Before you try any of the methods I’ve described above, it is crucial to determine whether or not the suspected spots are indeed mold or mildew.
If it is one of the two, you can take any action from above – it would work the same on both types. Mildew is, in fact, a type of mold and they both thrive in moist areas.
If you’ve noticed some patchy, white spots on your canvas, perhaps in a powdery shape – it is most likely mildew (although it could also be grey or yellow).
In general, mildew gets darker over time and in severe cases which hadn’t been taken care of – it might turn black.
Mold is a little more difficult to characterize since it comes in different shapes and colors – green, blue, yellow, brown, gray, black or even white – like mildew.
If your tent had damp and stored this way – they aren’t many options; it is either mold or mildew.
Another clue which supports the presence of a fungus is when your tent begins to stink. If that is the case, please read my article which describes why do tents smell and how to solve the issue – I’ve spent hours pouring through the data to provide you with the most accurate solutions.
How to Restore my Tent Water Resistance?
The techniques I’ve described are useful in cleaning mold and mildew from your tent, although in some cases they might compromise the waterproofness of the fabric.
The typical case is when you feel the fabric is sticky – that would be due to the PU coating degradation.
To restore its ability to repel water, you may use products such as Nikwax – I’ve spent hours writing how to do so in this article, which also discusses other reasons why your tent might leak.
What is The Right Way to Clean it?
It doesn’t matter which method you choose; it wouldn’t be useful if you don’t do it the right way.
When you approach cleaning your tent, I first suggest that you pitch it up entirely – do it on your back yard or outdoors.
If you try cleaning it when folded – you are going to miss infected areas which could be found when the tent is set up.
Second, do not use a washing machine – it might ruin the tent fabric, mainly when you cycle it on high temperature and use a detergent soap. The right way is to use a brush, a sponge or a clean cloth and wipe out the mold or mildew gently and manually.
When you are done cleaning (by following one of the instructions above), make sure that you ventilate the tent outside until it is entirely dry.
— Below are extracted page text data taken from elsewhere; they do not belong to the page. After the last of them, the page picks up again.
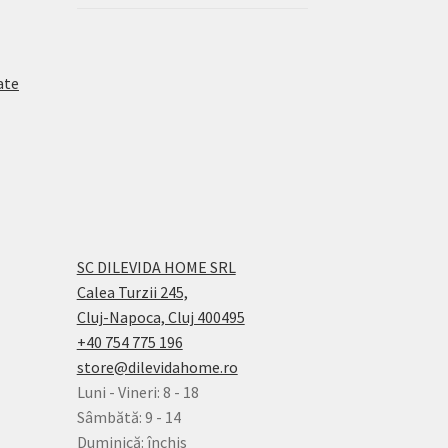
ate
SC DILEVIDA HOME SRL
Calea Turzii 245,
Cluj-Napoca, Cluj 400495
+40 754 775 196
store@dilevidahome.ro
Luni - Vineri: 8 - 18
Sâmbătă: 9 - 14
Duminică: închis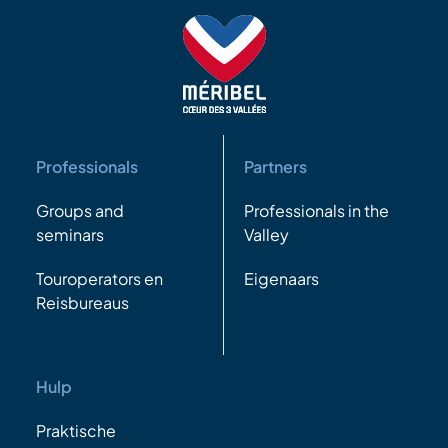
Professionals
Partners
Groups and
Professionals in the
seminars
Valley
Touroperators en
Eigenaars
Reisbureaus
Hulp
Praktische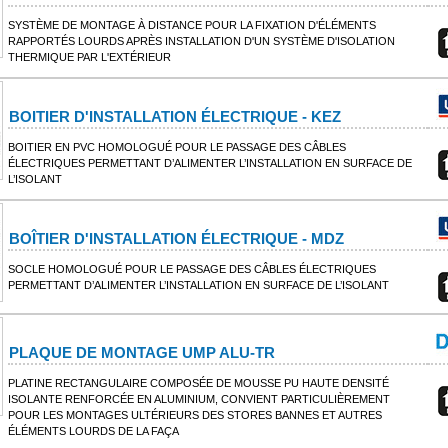
SYSTÈME DE MONTAGE À DISTANCE POUR LA FIXATION D'ÉLÉMENTS
RAPPORTÉS LOURDS APRÈS INSTALLATION D'UN SYSTÈME D'ISOLATION
THERMIQUE PAR L'EXTÉRIEUR
BOITIER D'INSTALLATION ÉLECTRIQUE - KEZ
BOITIER EN PVC HOMOLOGUÉ POUR LE PASSAGE DES CÂBLES
ÉLECTRIQUES PERMETTANT D’ALIMENTER L’INSTALLATION EN SURFACE DE
L’ISOLANT
BOÎTIER D'INSTALLATION ÉLECTRIQUE - MDZ
SOCLE HOMOLOGUÉ POUR LE PASSAGE DES CÂBLES ÉLECTRIQUES
PERMETTANT D’ALIMENTER L’INSTALLATION EN SURFACE DE L’ISOLANT
PLAQUE DE MONTAGE UMP ALU-TR
PLATINE RECTANGULAIRE COMPOSÉE DE MOUSSE PU HAUTE DENSITÉ
ISOLANTE RENFORCÉE EN ALUMINIUM, CONVIENT PARTICULIÈREMENT
POUR LES MONTAGES ULTÉRIEURS DES STORES BANNES ET AUTRES
ÉLÉMENTS LOURDS DE LA FAÇA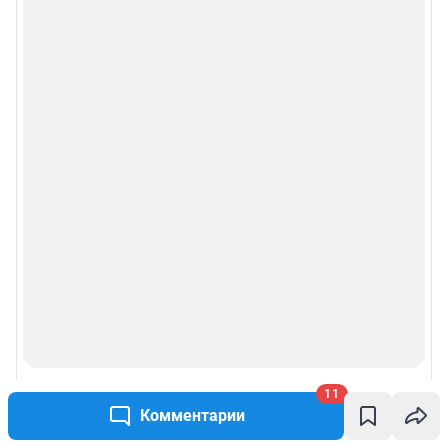
11
Комментарии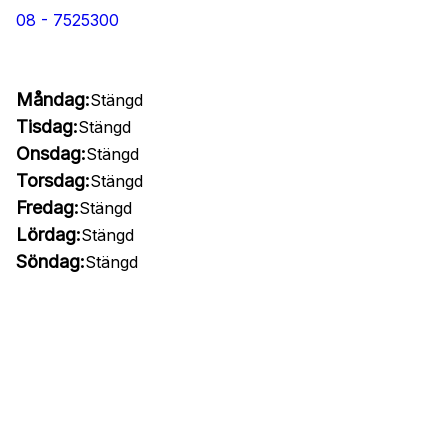
08 - 7525300
Måndag:
Stängd
Tisdag:
Stängd
Onsdag:
Stängd
Torsdag:
Stängd
Fredag:
Stängd
Lördag:
Stängd
Söndag:
Stängd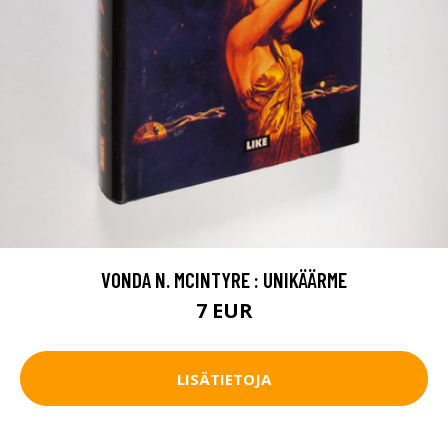
VONDA N. MCINTYRE : UNIKÄÄRME
7 EUR
LISÄTIETOJA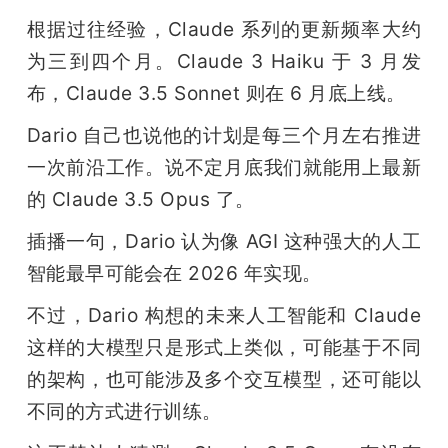
根据过往经验，Claude 系列的更新频率大约
为三到四个月。Claude 3 Haiku 于 3 月发
布，Claude 3.5 Sonnet 则在 6 月底上线。
Dario 自己也说他的计划是每三个月左右推进
一次前沿工作。说不定月底我们就能用上最新
的 Claude 3.5 Opus 了。
插播一句，Dario 认为像 AGI 这种强大的人工
智能最早可能会在 2026 年实现。
不过，Dario 构想的未来人工智能和 Claude 
这样的大模型只是形式上类似，可能基于不同
的架构，也可能涉及多个交互模型，还可能以
不同的方式进行训练。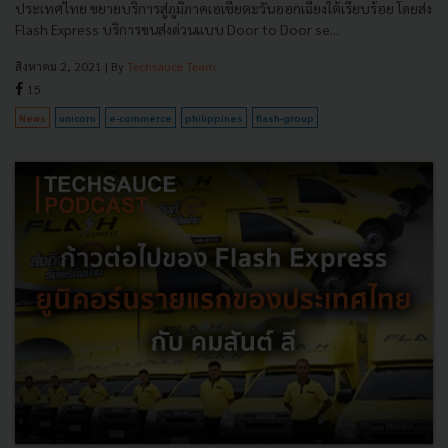
ประเทศไทย ขยายบริการสู่ภูมิภาคเอเชียตะวันออกเฉียงใต้เรียบร้อย โดยส่ง
Flash Express บริการขนส่งด่วนแบบ Door to Door se...
สิงหาคม 2, 2021
| By
Techsauce Team
15
News
unicorn
e-commerce
philippines
flash-group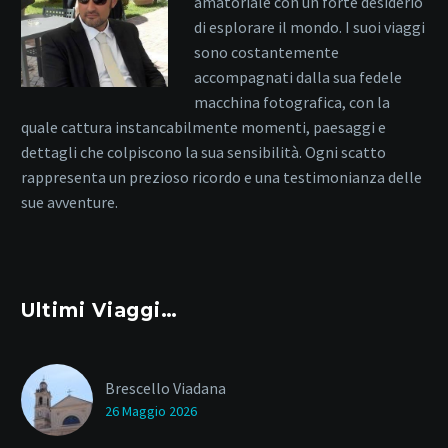
amatoriale con un forte desiderio
di esplorare il mondo. I suoi viaggi
sono costantemente
accompagnati dalla sua fedele
macchina fotografica, con la
quale cattura instancabilmente momenti, paesaggi e
dettagli che colpiscono la sua sensibilità. Ogni scatto
rappresenta un prezioso ricordo e una testimonianza delle
sue avventure.
Ultimi Viaggi…
Brescello Viadana
26 Maggio 2026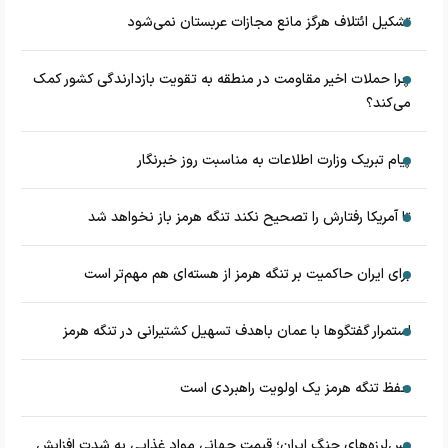
تشکیل ائتلاف هرگز مانع مجازات عربستان نمی‌شود
چرا حملات اخیر مقاومت در منطقه به تقویت بازدارندگی کشور کمک
می‌کند؟
پیام تبریک وزارت اطلاعات به مناسبت روز خبرنگار
تا آمریکا رفتارش را تصحیح نکند تنگه هرمز باز نخواهد شد
برای ایران حاکمیت بر تنگه هرمز از هسته‌ای هم مهم‌تر است
استمرار گفتگوها با عمان باهدف تسهیل کشتیرانی در تنگه هرمز
حفظ تنگه هرمز یک اولویت راهبردی است
پس‌لرزه‌های جنگ ایران؛ قیمت جهانی مواد غذایی به شدت افزایش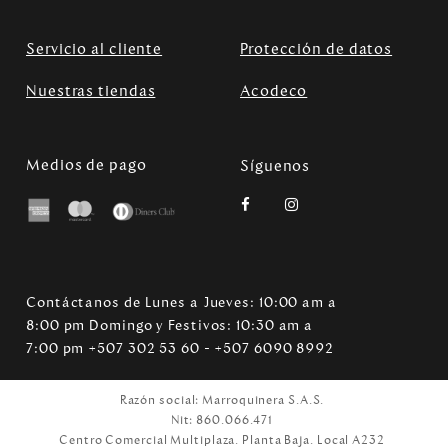
Servicio al cliente
Protección de datos
Nuestras tiendas
Acodeco
Medios de pago
Síguenos
Contáctanos de Lunes a Jueves: 10:00 am a
8:00 pm Domingo y Festivos: 10:30 am a
7:00 pm +507 302 53 60 - +507 6090 8992
Razón social: Marroquinera S.A.S.
Nit: 860.066.471
Centro Comercial Multiplaza. Planta Baja. Local A232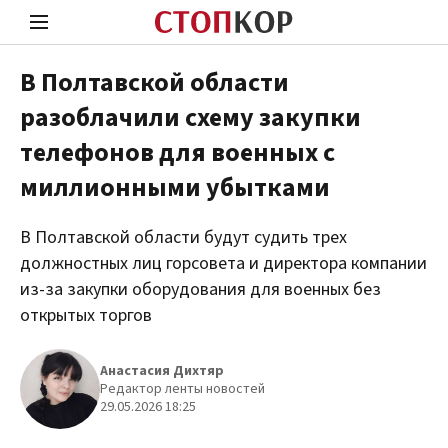
В Полтавской области
разоблачили схему закупки
Стоп Политической Коррупции
Чест
телефонов для военных с
миллионными убытками
Политика
Здор
В Полтавской области будут судить трех
должностных лиц горсовета и директора компании
из-за закупки оборудования для военных без
открытых торгов
Анастасия Дихтяр
Редактор ленты новостей
29.05.2026 18:25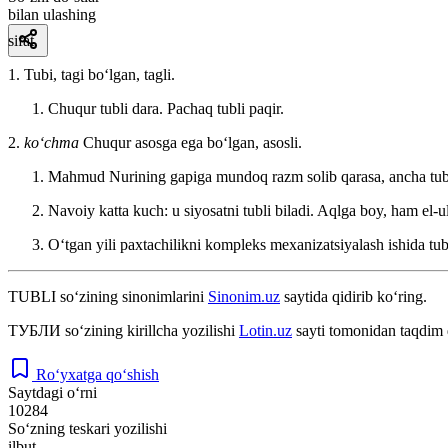
bilan ulashing
sifat
1. Tubi, tagi boʻlgan, tagli.
Chuqur tubli dara. Pachaq tubli paqir.
2.
koʻchma
Chuqur asosga ega boʻlgan, asosli.
Mahmud Nurining gapiga mundoq razm solib qarasa, ancha tub
Navoiy katta kuch: u siyosatni tubli biladi. Aqlga boy, ham el-u
Oʻtgan yili paxtachilikni kompleks mexanizatsiyalash ishida tubl
TUBLI
so‘zining sinonimlarini
Sinonim.uz
saytida qidirib ko‘ring.
ТУБЛИ
so‘zining kirillcha yozilishi
Lotin.uz
sayti tomonidan taqdim 
Ro‘yxatga qo‘shish
Saytdagi o‘rni
10284
So‘zning teskari yozilishi
ilbut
If you repack it while the fabric is still damp – fungi would grow back quickly, and the entire cleaning process has been a waste of time.
How to Avoid The Issue in The Future?
When you are done camping and ready to pack things up – make sure that your gear is entirely dry. It doesn’t matter if it’s your tent, backpack, sleeping bag or shoes – if you store it wet for an extended period – mold would grow upon it.
When you put it at your house, make sure not to pick a moisture place such as your basement or garage. Stick to dry spots instead, perhaps use your room closet or an attic.
Mold and mildew are common issues, especially among those who go camping. It mainly happens when you store your gear inappropriately, packing it up wet – for instance.
If you’ve discovered mold on your tent (or frankly – any other piece of equipment), you may use the techniques described genuinely in this article, ranging from household products to unique chemical compounds.
When you clean it, make sure that you set up the tent first, so that you won’t miss any spot. Once you’ve finished – leave it out to dry completely – otherwise, the issue may reoccur.